● Work order
Report back every line from the entries below in which the word "Figure" occurs.

======== Supplied data ========

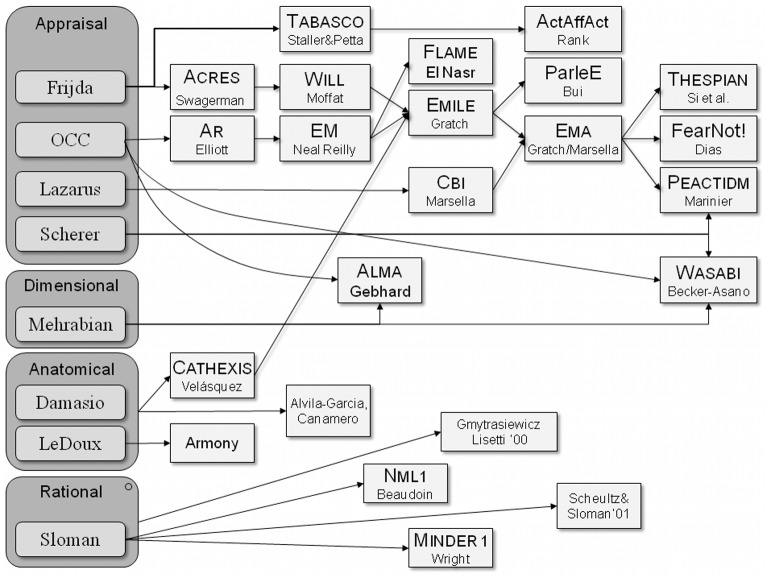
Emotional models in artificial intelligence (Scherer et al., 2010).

========
======== Supplied data ========

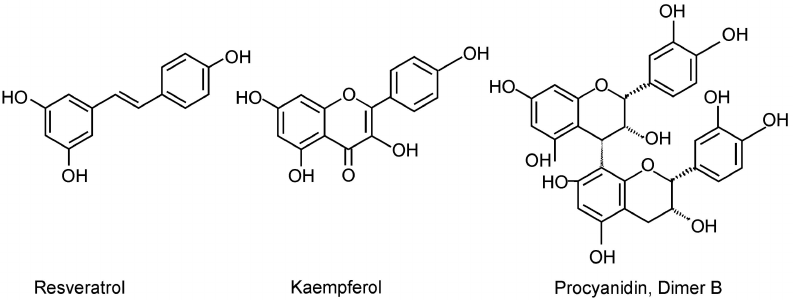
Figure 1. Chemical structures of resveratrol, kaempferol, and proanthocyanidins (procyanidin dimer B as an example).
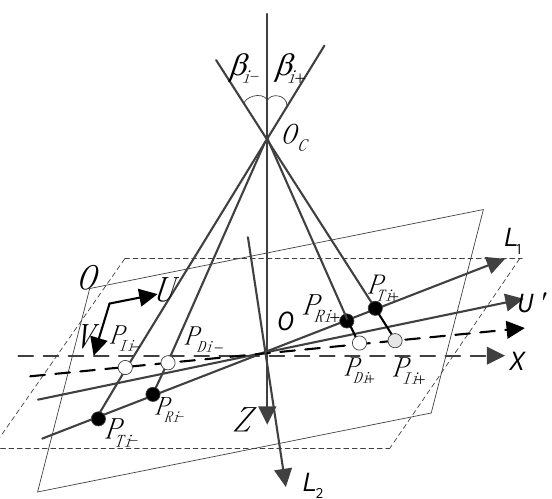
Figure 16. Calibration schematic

========

● Output
Figure 1. Chemical structures of resveratrol, kaempferol, and proanthocyanidins (procyanidin dimer B as an example).
Figure 16. Calibration schematic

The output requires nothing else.